§ YOUR OBJECTIVE: Could you return all of the entries below exactly, minus the pictures?

Recorded data:
━━━━━━━━━━━━━━━━━━━━
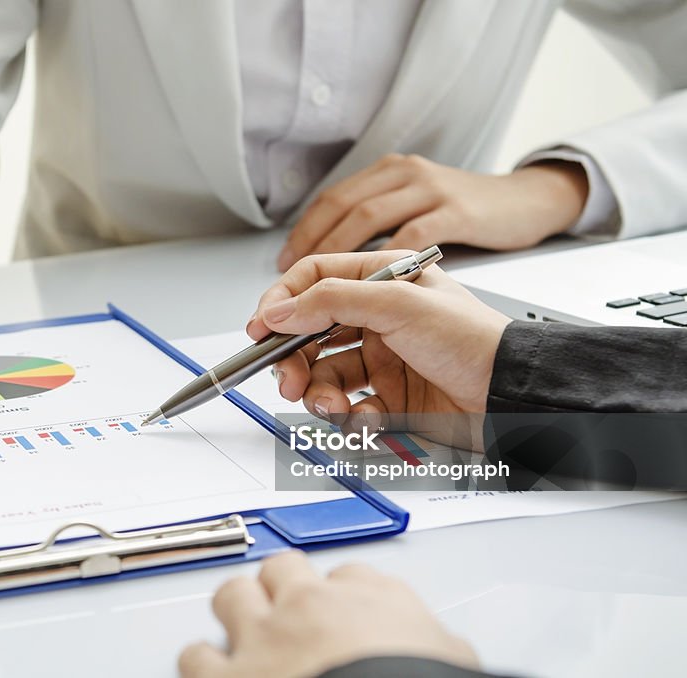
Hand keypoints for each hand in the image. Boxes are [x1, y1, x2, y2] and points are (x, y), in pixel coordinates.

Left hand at [179, 551, 478, 677]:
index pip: (351, 575)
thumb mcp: (451, 657)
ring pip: (233, 595)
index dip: (340, 594)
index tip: (340, 607)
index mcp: (372, 599)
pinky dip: (201, 664)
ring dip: (235, 612)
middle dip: (281, 587)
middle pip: (284, 568)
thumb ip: (432, 640)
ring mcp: (267, 637)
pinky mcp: (231, 675)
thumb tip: (442, 651)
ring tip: (241, 630)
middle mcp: (314, 605)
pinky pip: (197, 656)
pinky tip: (209, 670)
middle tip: (285, 610)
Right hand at [246, 251, 510, 446]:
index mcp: (382, 281)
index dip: (281, 302)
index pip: (314, 281)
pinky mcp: (390, 398)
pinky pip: (350, 408)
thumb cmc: (475, 341)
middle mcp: (378, 318)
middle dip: (293, 359)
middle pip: (310, 334)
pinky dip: (352, 417)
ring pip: (325, 376)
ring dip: (319, 393)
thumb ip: (331, 301)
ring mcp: (383, 359)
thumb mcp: (398, 304)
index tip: (260, 327)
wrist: (513, 397)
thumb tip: (281, 308)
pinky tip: (368, 417)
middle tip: (288, 378)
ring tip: (330, 406)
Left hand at [277, 154, 589, 270]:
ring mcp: (431, 191)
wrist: (530, 204)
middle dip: (310, 244)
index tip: (283, 265)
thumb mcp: (414, 217)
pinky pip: (411, 235)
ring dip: (337, 252)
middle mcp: (405, 177)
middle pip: (342, 206)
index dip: (303, 233)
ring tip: (319, 287)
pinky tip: (369, 288)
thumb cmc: (469, 218)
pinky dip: (385, 261)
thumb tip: (320, 266)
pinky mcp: (457, 212)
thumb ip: (374, 232)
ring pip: (368, 216)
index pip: (332, 200)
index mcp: (389, 175)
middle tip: (290, 280)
━━━━━━━━━━━━━━━━━━━━
§ SOLVED PROBLEM:
Hand keypoints for each hand in the image. Boxes are [x1, y1, x2, y2] and points are (x, y), in pixel coordinates.

Left hand at [179, 551, 478, 677]:
index pip: (351, 575)
thumb mcp: (451, 657)
ring pip: (233, 595)
index dip: (340, 594)
index tip: (340, 607)
index mcp: (372, 599)
pinky dip: (201, 664)
ring dip: (235, 612)
middle dip: (281, 587)
middle pip: (284, 568)
thumb ip: (432, 640)
ring mcp: (267, 637)
pinky mcp: (231, 675)
thumb tip: (442, 651)
ring tip: (241, 630)
middle mcp: (314, 605)
pinky pip: (197, 656)
pinky tip: (209, 670)
middle tip: (285, 610)
Right hand at [246, 251, 510, 446]:
index mcp: (382, 281)
index dip: (281, 302)
index pip: (314, 281)
pinky mcp: (390, 398)
pinky pip: (350, 408)
thumb cmc: (475, 341)
middle mcp: (378, 318)
middle dip: (293, 359)
middle pip: (310, 334)
pinky dip: (352, 417)
ring pip: (325, 376)
ring dip: (319, 393)
thumb ip: (331, 301)
ring mcp: (383, 359)
thumb mcp: (398, 304)
index tip: (260, 327)
wrist: (513, 397)
thumb tip: (281, 308)
pinky tip: (368, 417)
middle tip: (288, 378)
ring tip: (330, 406)
Left hand at [277, 154, 589, 270]:
ring mcp: (431, 191)
wrist: (530, 204)
middle dip: (310, 244)
index tip: (283, 265)
thumb mcp: (414, 217)
pinky pip: (411, 235)
ring dip: (337, 252)
middle mcp: (405, 177)
middle pip: (342, 206)
index dip: (303, 233)
ring tip: (319, 287)
pinky tip: (369, 288)
thumb cmc: (469, 218)
pinky dip: (385, 261)
thumb tip: (320, 266)
pinky mcp: (457, 212)
thumb ip: (374, 232)
ring pip: (368, 216)
index pip: (332, 200)
index mcp: (389, 175)
middle tip: (290, 280)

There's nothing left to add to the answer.